И вот наступило 22 ноября. Помню, как в палату вошла старшая сестра госпиталя, пожилая, седеющая, строгая и властная женщина, окинула всех взглядом, посмотрела на меня и молча вышла. Можно было не придавать этому никакого значения. Но мой мозг подсознательно ловил все, что хоть как-то касалось меня, и у меня что-то внутри стронулось. А потом вскоре меня вызвали вниз, и тут, еще на нашем этаже, меня взяла под руку сестра Сильвия Дубицкая помочь спуститься вниз. Идя со мной по лестнице, она шепнула: «Ваш родственник пришел». Я уже каким-то чутьем догадывался, что происходит что-то важное для меня.
На первом этаже направо в коридоре сестра Сильвия открыла дверь, и первое, что я увидел в небольшой комнате, был немец, самый обыкновенный унтер. Но сбоку сидел господин — иначе не назову — хорошо одетый, который сказал:
— Здравствуй, я твой дядя.

· · · ·

▶ **Попробуйте сами**: Перепечатайте полностью отрывок воспоминаний о дне 22 ноября слово в слово, не меняя ни одного знака.

· · · ·

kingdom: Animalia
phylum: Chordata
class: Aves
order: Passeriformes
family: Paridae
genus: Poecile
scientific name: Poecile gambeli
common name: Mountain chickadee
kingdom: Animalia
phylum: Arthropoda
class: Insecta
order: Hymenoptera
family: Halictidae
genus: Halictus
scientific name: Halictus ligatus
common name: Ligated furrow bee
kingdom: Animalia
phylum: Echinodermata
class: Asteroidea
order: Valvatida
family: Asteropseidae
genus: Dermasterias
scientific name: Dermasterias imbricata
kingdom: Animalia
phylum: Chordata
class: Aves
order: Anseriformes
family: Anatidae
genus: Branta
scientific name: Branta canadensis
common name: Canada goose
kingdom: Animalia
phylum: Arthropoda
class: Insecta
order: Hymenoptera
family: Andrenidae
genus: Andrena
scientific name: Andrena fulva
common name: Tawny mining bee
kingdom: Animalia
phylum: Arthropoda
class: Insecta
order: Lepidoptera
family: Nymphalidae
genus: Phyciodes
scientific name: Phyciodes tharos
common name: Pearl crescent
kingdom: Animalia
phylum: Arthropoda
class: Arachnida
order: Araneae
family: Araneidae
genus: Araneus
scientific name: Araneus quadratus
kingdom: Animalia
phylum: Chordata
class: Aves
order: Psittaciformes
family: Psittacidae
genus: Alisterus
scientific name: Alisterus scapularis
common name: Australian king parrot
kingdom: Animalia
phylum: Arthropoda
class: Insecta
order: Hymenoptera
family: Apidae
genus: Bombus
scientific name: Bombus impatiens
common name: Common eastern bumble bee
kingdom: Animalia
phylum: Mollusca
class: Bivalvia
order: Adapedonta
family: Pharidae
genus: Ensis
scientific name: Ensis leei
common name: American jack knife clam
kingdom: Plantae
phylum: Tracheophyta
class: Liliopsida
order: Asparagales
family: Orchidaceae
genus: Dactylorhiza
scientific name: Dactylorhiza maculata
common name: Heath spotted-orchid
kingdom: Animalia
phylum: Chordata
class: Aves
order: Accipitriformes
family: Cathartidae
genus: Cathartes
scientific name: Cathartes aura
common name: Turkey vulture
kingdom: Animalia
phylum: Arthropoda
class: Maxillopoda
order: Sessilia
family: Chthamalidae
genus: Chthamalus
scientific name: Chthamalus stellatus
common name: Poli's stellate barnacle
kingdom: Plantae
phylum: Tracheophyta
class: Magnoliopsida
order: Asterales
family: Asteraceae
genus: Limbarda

· · · ·

▶ **Ответ к заданию**:
И вот наступило 22 ноября. Помню, как в палату вошла старшая сестра госпиталя, пожилая, седеющая, строгая и властная женщина, окинула всех взглядом, посмотрела на меня и молча вышла. Можно было не придавать этому никакого значения. Но мой мозг подсознательно ловил все, что хоть как-то касалось меня, и у меня что-то внутри стронулось. А потом вскоре меня вызвали вниз, и тут, еще на нашем этаже, меня взяла под руку сестра Сильвия Дубицкая помочь спуститься вниз. Идя со мной по лестнице, она шепнула: «Ваш родственник пришел». Я уже каким-то чутьем догадывался, что происходит что-то важное для меня.
На первом этаже направо в коридоре сестра Сильвия открыла дверь, и первое, что я увидел в небольшой комнате, был немец, самый обыкновенный унтер. Но сбоку сидел господин — иначе не назову — хорошо одетый, который сказал:
— Здравствуй, я твой дядя.